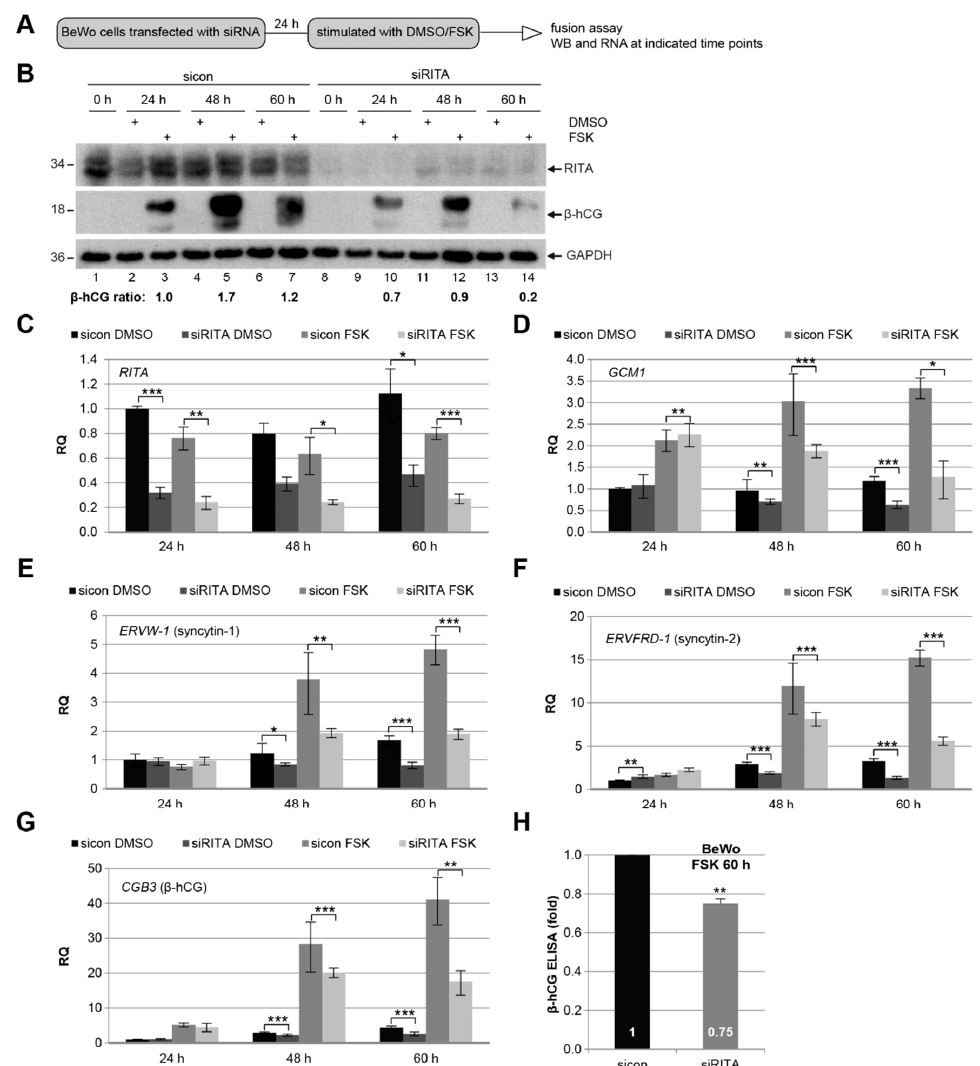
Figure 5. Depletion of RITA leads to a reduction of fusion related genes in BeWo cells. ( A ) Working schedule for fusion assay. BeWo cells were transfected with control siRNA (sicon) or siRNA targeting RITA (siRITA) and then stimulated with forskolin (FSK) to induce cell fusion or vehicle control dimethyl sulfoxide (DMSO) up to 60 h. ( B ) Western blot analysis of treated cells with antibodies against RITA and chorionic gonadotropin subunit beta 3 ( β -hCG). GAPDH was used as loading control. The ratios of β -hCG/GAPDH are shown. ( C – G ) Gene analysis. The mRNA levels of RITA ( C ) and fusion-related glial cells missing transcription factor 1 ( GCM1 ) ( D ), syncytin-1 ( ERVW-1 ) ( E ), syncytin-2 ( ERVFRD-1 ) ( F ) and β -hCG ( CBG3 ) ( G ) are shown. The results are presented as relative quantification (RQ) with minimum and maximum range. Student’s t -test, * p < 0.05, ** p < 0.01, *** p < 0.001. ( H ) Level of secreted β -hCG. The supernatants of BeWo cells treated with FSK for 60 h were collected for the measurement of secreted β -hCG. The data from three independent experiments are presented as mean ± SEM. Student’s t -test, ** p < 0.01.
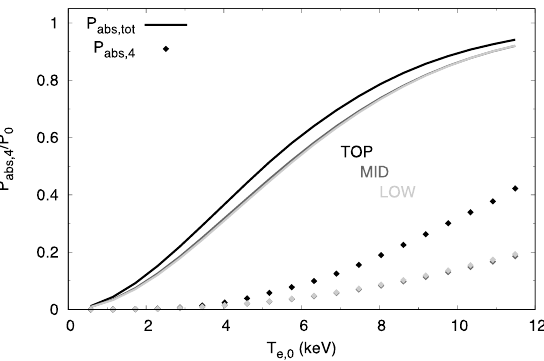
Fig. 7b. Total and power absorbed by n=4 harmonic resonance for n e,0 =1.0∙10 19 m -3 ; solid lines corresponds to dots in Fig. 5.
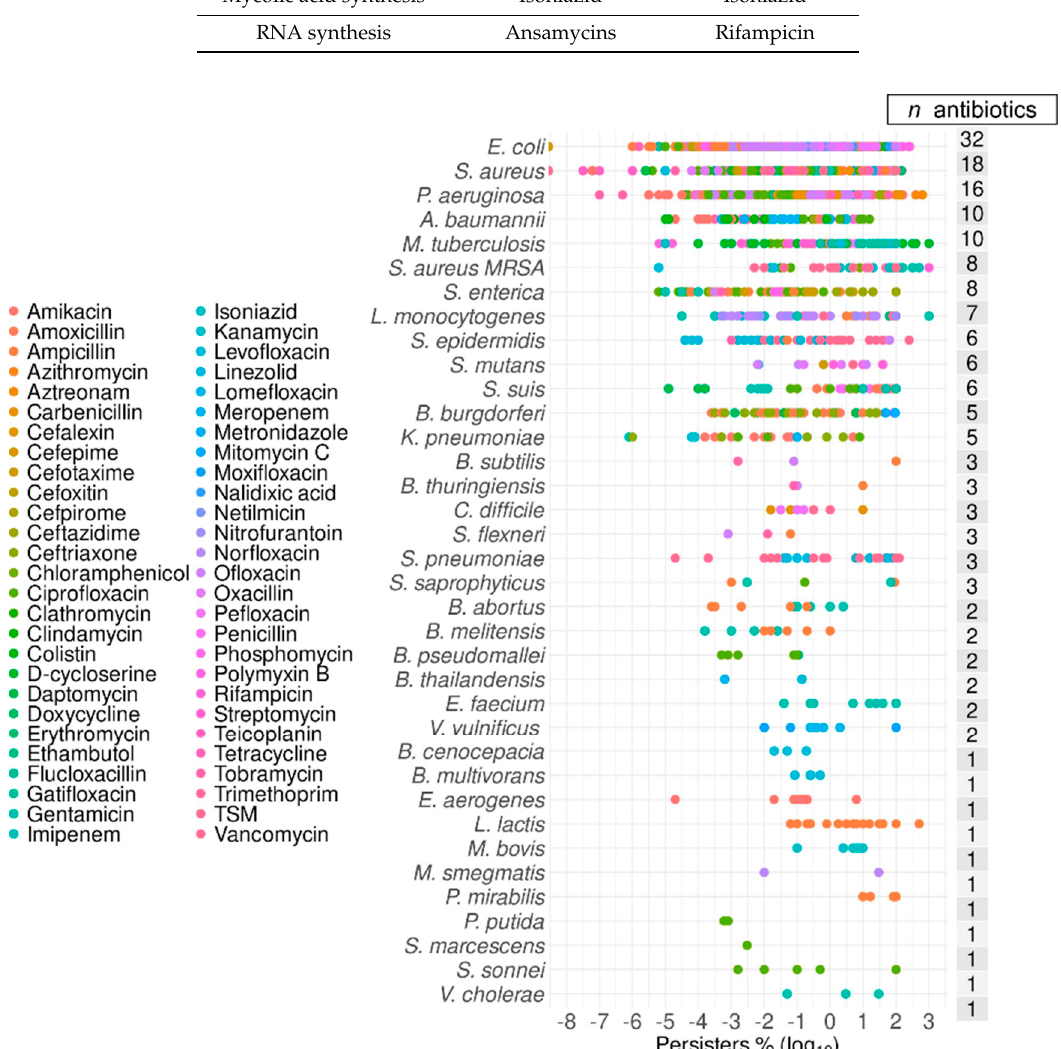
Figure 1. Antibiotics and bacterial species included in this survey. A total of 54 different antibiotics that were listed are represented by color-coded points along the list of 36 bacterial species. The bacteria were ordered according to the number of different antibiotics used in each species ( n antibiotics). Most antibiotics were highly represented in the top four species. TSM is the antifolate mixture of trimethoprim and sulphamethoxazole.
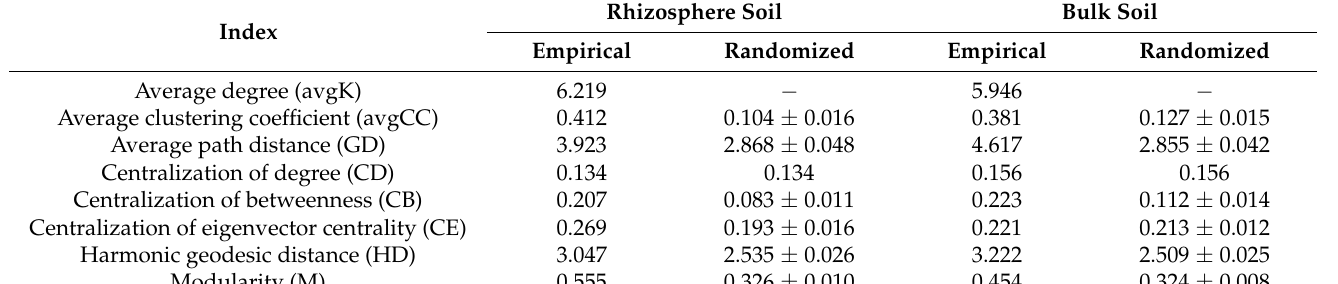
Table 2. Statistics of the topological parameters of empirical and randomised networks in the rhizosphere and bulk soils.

■ **Aim of the exercise**
Produce a word-for-word version of the material, with no pictures included.

■ **Solution to the problem**
Figure 5. Depletion of RITA leads to a reduction of fusion related genes in BeWo cells. ( A ) Working schedule for fusion assay. BeWo cells were transfected with control siRNA (sicon) or siRNA targeting RITA (siRITA) and then stimulated with forskolin (FSK) to induce cell fusion or vehicle control dimethyl sulfoxide (DMSO) up to 60 h. ( B ) Western blot analysis of treated cells with antibodies against RITA and chorionic gonadotropin subunit beta 3 ( β -hCG). GAPDH was used as loading control. The ratios of β -hCG/GAPDH are shown. ( C – G ) Gene analysis. The mRNA levels of RITA ( C ) and fusion-related glial cells missing transcription factor 1 ( GCM1 ) ( D ), syncytin-1 ( ERVW-1 ) ( E ), syncytin-2 ( ERVFRD-1 ) ( F ) and β -hCG ( CBG3 ) ( G ) are shown. The results are presented as relative quantification (RQ) with minimum and maximum range. Student’s t -test, * p < 0.05, ** p < 0.01, *** p < 0.001. ( H ) Level of secreted β -hCG. The supernatants of BeWo cells treated with FSK for 60 h were collected for the measurement of secreted β -hCG. The data from three independent experiments are presented as mean ± SEM. Student’s t -test, ** p < 0.01.
Fig. 7b. Total and power absorbed by n=4 harmonic resonance for n e,0 =1.0∙10 19 m -3 ; solid lines corresponds to dots in Fig. 5.
Figure 1. Antibiotics and bacterial species included in this survey. A total of 54 different antibiotics that were listed are represented by color-coded points along the list of 36 bacterial species. The bacteria were ordered according to the number of different antibiotics used in each species ( n antibiotics). Most antibiotics were highly represented in the top four species. TSM is the antifolate mixture of trimethoprim and sulphamethoxazole.
Table 2. Statistics of the topological parameters of empirical and randomised networks in the rhizosphere and bulk soils.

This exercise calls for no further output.